Les salons n’étaient pas aussi prestigieux que ceux de « Normandie », conçus dans le style Arts Déco, mais offraient néanmoins un confort convenable.

L’avion s’impose. 

Sur la ligne Marseille – Casablanca la Compagnie Paquet assurait en 1926 un départ tous les 7 jours en été et un départ tous les 10 jours en hiver. 

La durée de la traversée sur la ligne Bordeaux – Casablanca était de 53 Heures et sur la ligne Marseille – Casablanca de 48 heures.

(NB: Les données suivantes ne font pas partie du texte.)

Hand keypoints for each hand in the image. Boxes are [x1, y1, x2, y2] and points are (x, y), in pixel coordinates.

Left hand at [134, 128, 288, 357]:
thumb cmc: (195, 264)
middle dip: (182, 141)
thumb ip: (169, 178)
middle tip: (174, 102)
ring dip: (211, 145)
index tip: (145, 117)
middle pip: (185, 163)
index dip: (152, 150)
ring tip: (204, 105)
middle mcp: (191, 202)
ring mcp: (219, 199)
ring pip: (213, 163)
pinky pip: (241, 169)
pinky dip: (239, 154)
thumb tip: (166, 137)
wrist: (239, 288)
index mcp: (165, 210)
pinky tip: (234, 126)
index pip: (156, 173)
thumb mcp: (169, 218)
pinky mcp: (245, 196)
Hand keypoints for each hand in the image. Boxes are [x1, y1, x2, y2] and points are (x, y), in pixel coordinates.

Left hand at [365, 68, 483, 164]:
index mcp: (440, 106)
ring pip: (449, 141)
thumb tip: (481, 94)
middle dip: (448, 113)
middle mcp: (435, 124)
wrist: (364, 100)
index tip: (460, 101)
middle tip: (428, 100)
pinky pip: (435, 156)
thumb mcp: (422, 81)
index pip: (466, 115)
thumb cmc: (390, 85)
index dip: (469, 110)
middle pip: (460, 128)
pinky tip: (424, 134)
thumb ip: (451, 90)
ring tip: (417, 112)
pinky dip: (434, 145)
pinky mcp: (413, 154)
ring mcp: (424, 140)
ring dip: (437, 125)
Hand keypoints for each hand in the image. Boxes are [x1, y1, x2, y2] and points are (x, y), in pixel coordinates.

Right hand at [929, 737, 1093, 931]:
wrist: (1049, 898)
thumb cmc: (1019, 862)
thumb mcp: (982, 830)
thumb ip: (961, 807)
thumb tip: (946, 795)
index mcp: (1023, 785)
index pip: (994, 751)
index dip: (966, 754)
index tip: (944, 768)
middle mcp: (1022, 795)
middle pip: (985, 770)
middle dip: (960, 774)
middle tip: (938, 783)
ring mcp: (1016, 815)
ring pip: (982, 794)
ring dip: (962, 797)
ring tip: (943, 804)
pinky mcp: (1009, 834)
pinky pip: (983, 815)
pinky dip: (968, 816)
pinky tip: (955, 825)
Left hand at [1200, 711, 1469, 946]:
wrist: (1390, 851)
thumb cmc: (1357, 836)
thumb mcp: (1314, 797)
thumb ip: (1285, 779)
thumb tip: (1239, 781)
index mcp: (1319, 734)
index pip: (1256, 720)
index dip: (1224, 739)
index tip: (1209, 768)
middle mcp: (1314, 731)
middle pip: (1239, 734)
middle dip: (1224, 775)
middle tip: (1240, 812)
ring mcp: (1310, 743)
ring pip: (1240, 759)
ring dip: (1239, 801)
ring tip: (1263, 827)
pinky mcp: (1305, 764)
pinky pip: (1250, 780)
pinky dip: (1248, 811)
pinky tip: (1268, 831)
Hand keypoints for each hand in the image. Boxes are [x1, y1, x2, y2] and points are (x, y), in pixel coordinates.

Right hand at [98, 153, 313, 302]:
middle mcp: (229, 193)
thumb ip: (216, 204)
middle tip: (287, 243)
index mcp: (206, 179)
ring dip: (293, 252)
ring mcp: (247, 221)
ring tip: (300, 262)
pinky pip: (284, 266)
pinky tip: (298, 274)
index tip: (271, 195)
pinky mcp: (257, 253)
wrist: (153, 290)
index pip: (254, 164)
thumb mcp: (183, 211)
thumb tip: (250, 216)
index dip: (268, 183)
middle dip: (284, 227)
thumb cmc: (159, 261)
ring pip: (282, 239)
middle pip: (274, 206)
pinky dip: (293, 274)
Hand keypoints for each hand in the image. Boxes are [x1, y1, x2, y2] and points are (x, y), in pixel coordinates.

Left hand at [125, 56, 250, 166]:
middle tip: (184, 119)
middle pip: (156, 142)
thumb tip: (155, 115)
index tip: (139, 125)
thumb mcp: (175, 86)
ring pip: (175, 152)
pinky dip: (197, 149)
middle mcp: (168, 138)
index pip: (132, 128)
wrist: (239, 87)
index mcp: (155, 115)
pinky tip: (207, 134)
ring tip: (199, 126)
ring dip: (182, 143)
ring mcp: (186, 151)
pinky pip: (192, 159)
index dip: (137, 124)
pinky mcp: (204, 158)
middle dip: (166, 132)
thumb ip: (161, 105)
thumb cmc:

On avait bien sûr plus de chance de rencontrer du beau temps sur cette dernière ligne.

Les 2 jours et 2 nuits de traversée laissaient aux passagers du temps pour les distractions organisées par le Commissaire de Bord et pour des repas copieux  qui étaient l’une des principales attractions du voyage. 

En 1926, un billet de passage aller-retour en 1ère classe coutait 1.490 francs soit l’équivalent de 10.300,00 Dirhams d’aujourd’hui et un billet de 3ème classe coûtait 702 francs soit l’équivalent de 4.800,00 Dirhams.

La concurrence de l’aviation commerciale a eu raison des paquebots de ligne à la fin des années 1960. Les paquebots desservant les lignes Casablanca-Marseille et Casablanca-Bordeaux n’arrivaient plus à attirer les passagers de plus en plus séduits par la rapidité de l’avion. Les 3 heures de vol ont définitivement triomphé des 48 heures de traversée maritime. 

Les paquebots sont devenus navires de croisière mais continuent à vendre le rêve attaché au luxe des grands paquebots de l’âge d’or.